Helen's book illustration career began in 1918 when her father hired her to illustrate a music book that he was publishing for children, titled A Birthday Greeting and Other Songs From Emily Niles Heck. She started working for the New York Zoological Society soon after and didn't seriously return to book illustration until the 1950s when she was well into her 60s. She illustrated several books for previous expedition colleagues, including The Story of the Platypus, Reluctant Farmer, and The Story of the Hippopotamus. Books that contain illustrations that are credited to Helen Damrosch Tee-Van:

- A Birthday Greeting and Other Songs, From Emily Niles Heck, Frank Damrosch, 1918.
- Creative Music in the Home, Satis Coleman, 1927.
- Reluctant Farmer, Elswyth Thane, 1950.
- Mosquitoes in the Big Ditch, Roger Burlingame, 1952.
- Reptiles Round the World, Clifford Pope, 1957.
- Sea Monsters, William Knowlton, 1959.
- The Story of the Platypus, Alfred G. Milotte, 1959.
- Imported Insects, Naomi Talley, 1961.
- The Story of the Hippopotamus, Alfred G. Milotte, 1964.
- The Story of an Alaskan Grizzly, Alfred G. and Emma Milotte, 1969.
════════════════
**EXPLORE THE MATERIAL:**
[1] In one to three sentences, how did Helen's book illustration career come to begin in 1918, according to the passage on Helen Damrosch Tee-Van?
[2] Can you copy the passage on Helen Damrosch Tee-Van between "- Reluctant Farmer, Elswyth" and "William Knowlton, 1959.", inclusive?
The listing is separate material and has no connection to the passage on Helen Damrosch Tee-Van.
════════════════
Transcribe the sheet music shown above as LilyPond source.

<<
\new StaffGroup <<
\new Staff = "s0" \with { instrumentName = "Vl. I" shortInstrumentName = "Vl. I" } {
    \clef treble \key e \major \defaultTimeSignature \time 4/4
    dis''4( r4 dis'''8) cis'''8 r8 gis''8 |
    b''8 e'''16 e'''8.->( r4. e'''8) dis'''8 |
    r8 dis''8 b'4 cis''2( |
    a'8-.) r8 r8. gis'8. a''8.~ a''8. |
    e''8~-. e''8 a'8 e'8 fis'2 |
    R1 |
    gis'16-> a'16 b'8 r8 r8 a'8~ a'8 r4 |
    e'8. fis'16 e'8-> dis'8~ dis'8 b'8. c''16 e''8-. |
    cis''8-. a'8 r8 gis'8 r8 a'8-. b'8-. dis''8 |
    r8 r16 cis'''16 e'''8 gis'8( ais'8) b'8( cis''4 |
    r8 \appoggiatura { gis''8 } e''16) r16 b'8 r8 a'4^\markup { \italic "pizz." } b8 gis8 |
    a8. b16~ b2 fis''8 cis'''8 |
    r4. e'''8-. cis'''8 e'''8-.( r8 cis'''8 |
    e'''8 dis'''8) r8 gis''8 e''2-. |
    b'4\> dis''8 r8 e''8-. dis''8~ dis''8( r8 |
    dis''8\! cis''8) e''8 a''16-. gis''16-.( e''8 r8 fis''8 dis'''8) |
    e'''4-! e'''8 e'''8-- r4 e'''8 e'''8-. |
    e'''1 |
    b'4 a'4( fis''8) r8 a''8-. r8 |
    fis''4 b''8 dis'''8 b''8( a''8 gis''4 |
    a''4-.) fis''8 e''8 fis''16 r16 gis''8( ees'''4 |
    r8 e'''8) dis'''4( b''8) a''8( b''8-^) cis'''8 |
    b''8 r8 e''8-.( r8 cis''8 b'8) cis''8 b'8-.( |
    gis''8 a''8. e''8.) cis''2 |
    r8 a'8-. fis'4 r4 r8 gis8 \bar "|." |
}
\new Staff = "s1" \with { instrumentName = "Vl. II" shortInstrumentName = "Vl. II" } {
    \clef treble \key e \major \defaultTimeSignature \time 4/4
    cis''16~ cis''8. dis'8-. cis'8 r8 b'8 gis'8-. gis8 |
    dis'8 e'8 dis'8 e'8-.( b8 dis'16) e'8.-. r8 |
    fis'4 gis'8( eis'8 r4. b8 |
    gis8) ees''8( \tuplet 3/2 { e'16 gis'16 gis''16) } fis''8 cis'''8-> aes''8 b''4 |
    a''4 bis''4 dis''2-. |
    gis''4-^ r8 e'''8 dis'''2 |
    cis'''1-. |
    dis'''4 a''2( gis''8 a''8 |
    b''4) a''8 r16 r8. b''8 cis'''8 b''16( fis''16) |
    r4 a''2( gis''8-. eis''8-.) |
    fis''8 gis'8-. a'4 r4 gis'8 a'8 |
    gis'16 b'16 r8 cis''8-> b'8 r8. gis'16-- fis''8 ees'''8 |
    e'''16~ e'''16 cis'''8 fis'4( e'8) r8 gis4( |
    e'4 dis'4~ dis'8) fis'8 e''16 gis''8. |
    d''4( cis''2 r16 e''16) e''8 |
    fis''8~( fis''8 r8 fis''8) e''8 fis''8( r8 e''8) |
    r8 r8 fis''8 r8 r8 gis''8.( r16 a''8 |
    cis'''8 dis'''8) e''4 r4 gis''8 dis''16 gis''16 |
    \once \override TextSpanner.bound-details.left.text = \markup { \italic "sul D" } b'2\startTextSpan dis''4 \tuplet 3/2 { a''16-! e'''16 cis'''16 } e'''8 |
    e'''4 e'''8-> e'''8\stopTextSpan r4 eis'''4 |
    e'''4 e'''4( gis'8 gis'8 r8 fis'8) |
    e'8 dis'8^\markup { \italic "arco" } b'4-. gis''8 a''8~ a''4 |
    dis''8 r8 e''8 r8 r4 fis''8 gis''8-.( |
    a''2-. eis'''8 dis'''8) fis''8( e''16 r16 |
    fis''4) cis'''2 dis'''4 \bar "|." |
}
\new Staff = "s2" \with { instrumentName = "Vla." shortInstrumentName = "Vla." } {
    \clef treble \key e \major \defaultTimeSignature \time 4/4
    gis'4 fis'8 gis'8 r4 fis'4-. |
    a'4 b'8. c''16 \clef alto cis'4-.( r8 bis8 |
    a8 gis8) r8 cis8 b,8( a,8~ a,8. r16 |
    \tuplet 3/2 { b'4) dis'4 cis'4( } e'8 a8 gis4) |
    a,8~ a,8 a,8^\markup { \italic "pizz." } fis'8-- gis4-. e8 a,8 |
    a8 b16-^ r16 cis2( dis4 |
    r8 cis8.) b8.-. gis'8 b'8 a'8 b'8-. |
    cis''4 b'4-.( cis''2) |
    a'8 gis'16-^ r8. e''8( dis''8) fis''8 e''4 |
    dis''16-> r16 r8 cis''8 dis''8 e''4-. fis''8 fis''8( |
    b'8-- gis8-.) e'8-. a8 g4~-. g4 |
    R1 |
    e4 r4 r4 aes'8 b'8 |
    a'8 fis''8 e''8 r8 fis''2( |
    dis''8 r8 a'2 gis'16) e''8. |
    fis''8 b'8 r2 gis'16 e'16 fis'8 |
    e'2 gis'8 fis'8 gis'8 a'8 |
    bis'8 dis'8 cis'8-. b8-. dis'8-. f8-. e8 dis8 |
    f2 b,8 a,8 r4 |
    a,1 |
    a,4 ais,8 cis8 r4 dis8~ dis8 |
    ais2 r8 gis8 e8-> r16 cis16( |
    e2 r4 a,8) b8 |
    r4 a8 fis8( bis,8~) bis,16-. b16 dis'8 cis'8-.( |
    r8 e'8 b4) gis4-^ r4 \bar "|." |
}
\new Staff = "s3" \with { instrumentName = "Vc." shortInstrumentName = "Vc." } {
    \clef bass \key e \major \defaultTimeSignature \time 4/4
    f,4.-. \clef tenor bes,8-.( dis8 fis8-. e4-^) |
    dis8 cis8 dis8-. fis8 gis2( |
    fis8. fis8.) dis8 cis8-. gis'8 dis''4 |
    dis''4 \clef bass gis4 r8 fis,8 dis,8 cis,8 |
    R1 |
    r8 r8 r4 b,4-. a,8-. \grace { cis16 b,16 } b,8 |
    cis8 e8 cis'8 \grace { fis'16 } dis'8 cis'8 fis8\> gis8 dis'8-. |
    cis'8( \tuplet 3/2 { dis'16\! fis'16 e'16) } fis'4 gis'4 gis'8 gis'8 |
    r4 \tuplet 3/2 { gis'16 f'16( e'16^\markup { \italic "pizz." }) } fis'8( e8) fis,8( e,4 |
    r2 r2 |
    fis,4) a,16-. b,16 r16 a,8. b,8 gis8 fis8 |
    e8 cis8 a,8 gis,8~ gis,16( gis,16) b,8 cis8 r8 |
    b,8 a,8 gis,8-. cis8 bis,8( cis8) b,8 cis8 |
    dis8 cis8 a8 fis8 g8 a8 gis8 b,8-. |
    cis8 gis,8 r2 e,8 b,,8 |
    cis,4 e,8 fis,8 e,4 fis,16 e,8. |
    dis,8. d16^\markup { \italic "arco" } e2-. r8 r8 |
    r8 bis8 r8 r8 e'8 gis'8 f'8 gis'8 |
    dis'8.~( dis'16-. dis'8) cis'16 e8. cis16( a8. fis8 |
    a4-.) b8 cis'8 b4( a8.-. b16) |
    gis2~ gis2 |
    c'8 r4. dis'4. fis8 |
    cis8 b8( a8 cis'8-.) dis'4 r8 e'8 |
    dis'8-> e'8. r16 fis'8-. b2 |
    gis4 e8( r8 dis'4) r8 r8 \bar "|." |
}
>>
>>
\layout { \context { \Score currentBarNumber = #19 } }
════════════════
**REPLIES:**
[1] It began when her father hired her to illustrate a music book he was publishing for children, titled A Birthday Greeting and Other Songs From Emily Niles Heck.

[2]
- Reluctant Farmer, Elswyth Thane, 1950.
- Mosquitoes in the Big Ditch, Roger Burlingame, 1952.
- Reptiles Round the World, Clifford Pope, 1957.
- Sea Monsters, William Knowlton, 1959.